Entsorgung von Biomüll

Richtige Handhabung der Biotonne im Sommer

 

Der falsche Umgang mit der Biomülltonne kann gerade in den Sommermonaten zu unangenehmen Verhältnissen, wie z. B. Geruchsbelästigung und Madenbildung führen.

Die Beachtung einiger Hinweise bringt ohne größeren Aufwand eine Verbesserung.

In die Biotonne dürfen nur kompostierbare Abfälle, z. B. Obst- und Gemüsereste, Eierschalen, Gras- und Strauchschnitt, usw. geworfen werden.

Ausgeschlossen sind alle Arten von Kunststoff (Plastiktüten!), Getränkekartons, Aluminiumfolien, Batterien, Babywindeln und Zigarettenkippen. Die genannten Abfälle werden fälschlicherweise aber oft über Biotonnen entsorgt. Die Aussortierung solcher Störstoffe ist nicht nur arbeitsaufwändig, sondern erhöht die Kosten für die Kompostierung und damit u.U. auch die Abfallentsorgungsgebühren.

Es empfiehlt sich, Biomüll, vor allem Küchenabfälle und Speisereste, einzuwickeln. Jedoch dürfen hierzu nur Zeitungspapier, Papiertüten oder andere speziell für die Entsorgung von Biomüll gekennzeichnete biologisch abbaubare Beutel aus Pflanzenstärke verwendet werden.
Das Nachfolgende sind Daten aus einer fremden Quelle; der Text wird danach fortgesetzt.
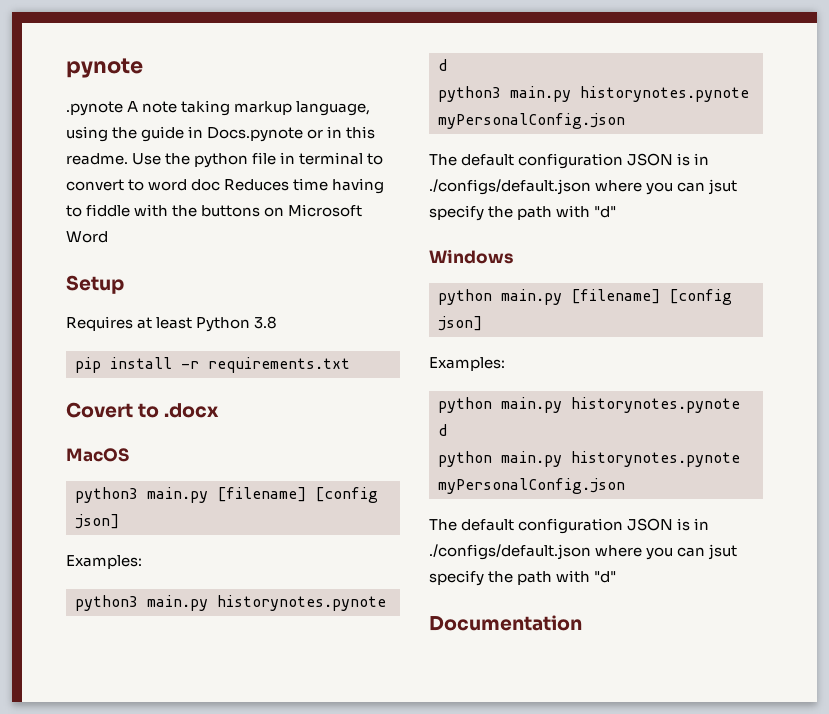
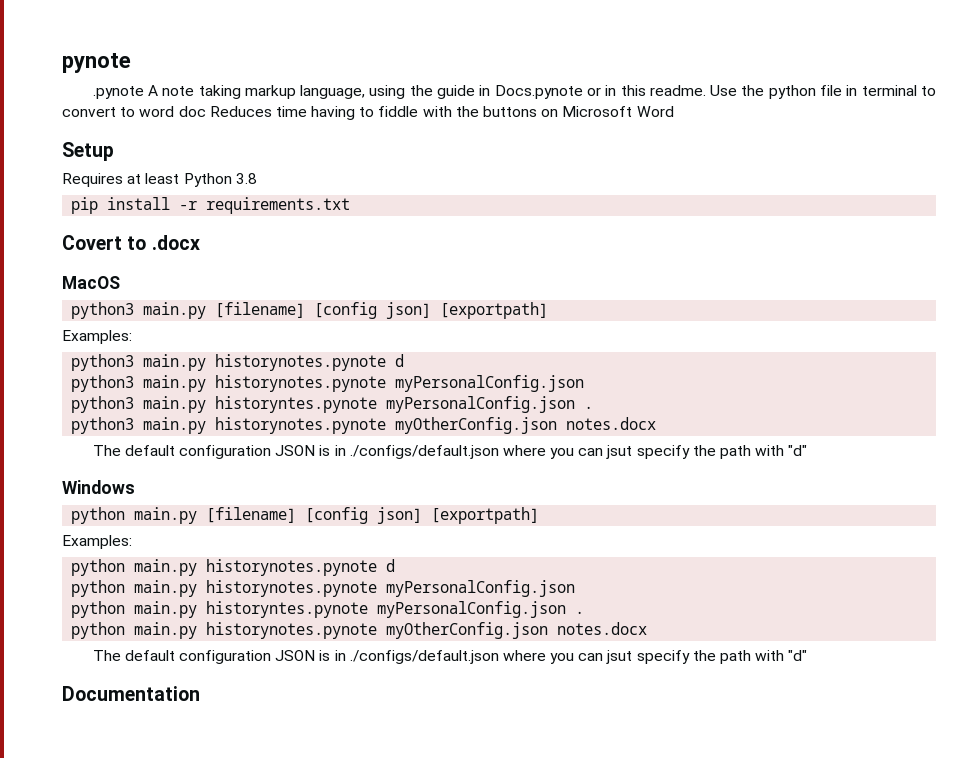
(119, 521) none -> [440,302,549,319] [exportpath]
(625, 121) none -> [71,396,594,413] [71,417,657,434] // python3 main.py historyntes.pynote myPersonalConfig.json . // python3 main.py historynotes.pynote myOtherConfig.json notes.docx
(482, 323) none -> [431,507,540,524] [exportpath]
(625, 486) none -> [71,601,585,618] [71,622,648,639] // python main.py historyntes.pynote myPersonalConfig.json . // python main.py historynotes.pynote myOtherConfig.json notes.docx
Durch das ordnungsgemäße Einwickeln des Biomülls lassen sich in der warmen Jahreszeit auch unangenehme Geruchsbelästigungen und Ungezieferbefall in der Biotonne reduzieren.

Zusätzlich sollte man darauf achten, die Biotonne an einem möglichst schattigen Standort aufzustellen.

Flüssige Abfälle (z.B. Kaffeefilter) sollte man nach Möglichkeit abtropfen oder antrocknen lassen. Dies gilt auch für Grasschnitt, den man einen Tag lang anwelken lassen sollte.

Dadurch wird der Feuchtigkeitsgehalt reduziert und die Geruchsentwicklung vermindert. Keinesfalls sollte Grasschnitt in der Biotonne gepresst werden, da dies ggf. eine Entleerung der Biotonne verhindern kann.

Um überschüssige Feuchtigkeit aufzusaugen, ist es ratsam, den Boden der Tonne mit Zeitungspapier auszulegen. Dazu kann man auch Küchenkrepp oder Papierservietten in die Tonne zwischen den Biomüll werfen.

Mit diesen relativ einfachen Maßnahmen lassen unangenehme Gerüche oder die Entwicklung von Maden in den Biotonnen leicht vermeiden. Man erleichtert damit nicht nur sich selbst die Benutzung der Biotonne, sondern erschwert auch nicht zusätzlich die Arbeitsbedingungen der Müllabfuhr.